Treatment option: A full and thorough history of previous menstrual cycles should be taken to diagnose constitutional causes. Hormonal problems can usually be treated by prescribing hormones.  Eating too much of fatty, greasy food, processed food, ready-to eat packets, debilitate and de-vitalize the system. Consume loads of fresh fruits and vegetables. Ensure that you get a daily helping of dried fruits as well. Restructuring your diet is very important. Good stress management is the key to most of the disorders. Take time out to de-stress and unwind. It will yield good results.

Between-Period Bleeding:

It’s not uncommon to get a small amount of so-called breakthrough bleeding, because estrogen drops slightly in the middle of your cycle. But tell your doctor if bleeding is heavy or persists from cycle to cycle.

Causes: stress; It can be a side-effect of a pill. Another possibility is that you’re taking a medication that decreases the pill’s effectiveness. Or it might be due to a result of inflammation by a IUD device. Light spotting in the week before your period could signal a luteal phase defect, meaning that your progesterone levels are too low during the second half of your cycle. If bleeding only occurs after you have sex, it could be an infection, cervical polyps or warts or cervical cancer.

Treatment option:  For women on the pill, breakthrough bleeding usually occurs just as they start taking it or in those who have been taking it but have missed pills. Expect a pelvic exam: If you’re not on the Pill or haven’t missed any pills, she may want to look for polyps. If you are not monogamous or if you have a new sexual partner, ask to be tested for sexually transmitted diseases. Chlamydia (a bacterial infection that is often symptom less in women) can cause breakthrough bleeding. Undiagnosed, chlamydia can result in pelvic inflammatory disease and infertility. A luteal phase defect can be treated with vaginal progesterone or fertility drugs.

In most cases your doctor might recommend a series of test to come to a conclusion and then follow it with the appropriate treatment.  For example, he/she might do a pelvic exam to look for polyps and a Pap smear to test for cervical abnormalities, including warts.

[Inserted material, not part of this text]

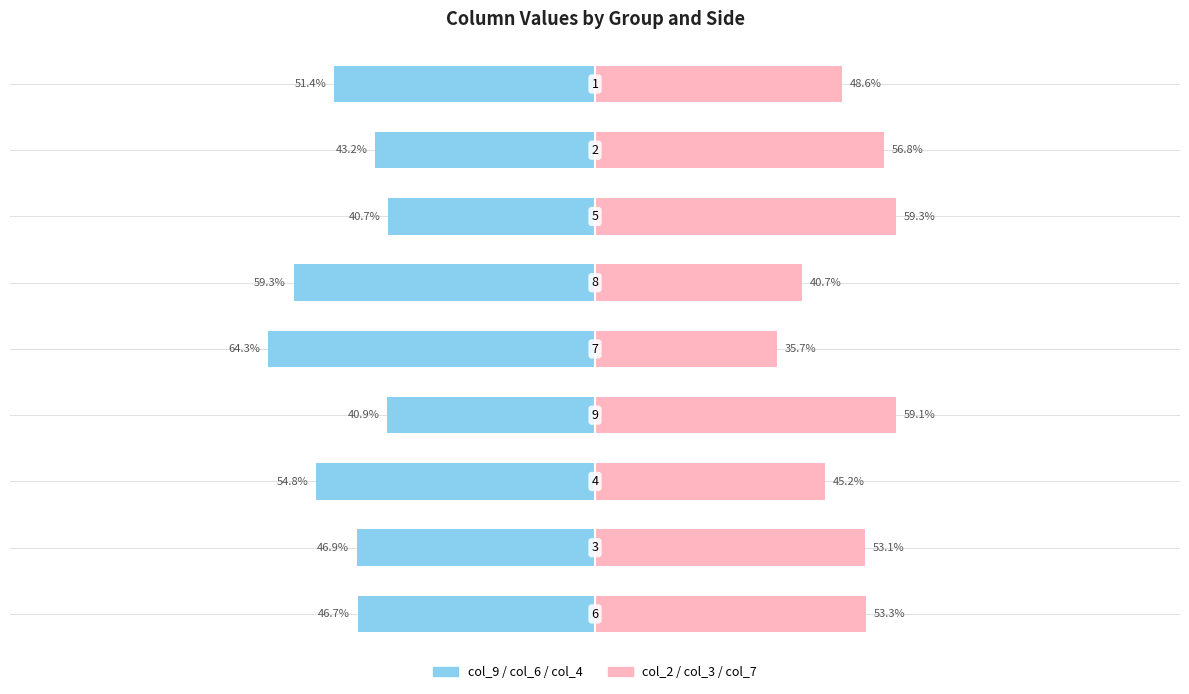

Does the chart contain stacked bars?

No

She also may test you for other sexually transmitted diseases.  To get a closer look at your cervix, she may perform a colposcopy (a visual inspection of the cervix with a small viewing instrument).  In some cases you might be adviced to take a  blood tests for hormone levels, (thyroid hormone, estrogen, progesterone, testosterone and prolactin) and fasting glucose (blood-sugar) levels. If PCOS is suspected, you may need an ultrasound to look for ovarian cysts. If you have high levels of prolactin, which is released by the pituitary gland, an MRI or CT scan can confirm or rule out obvious tumors.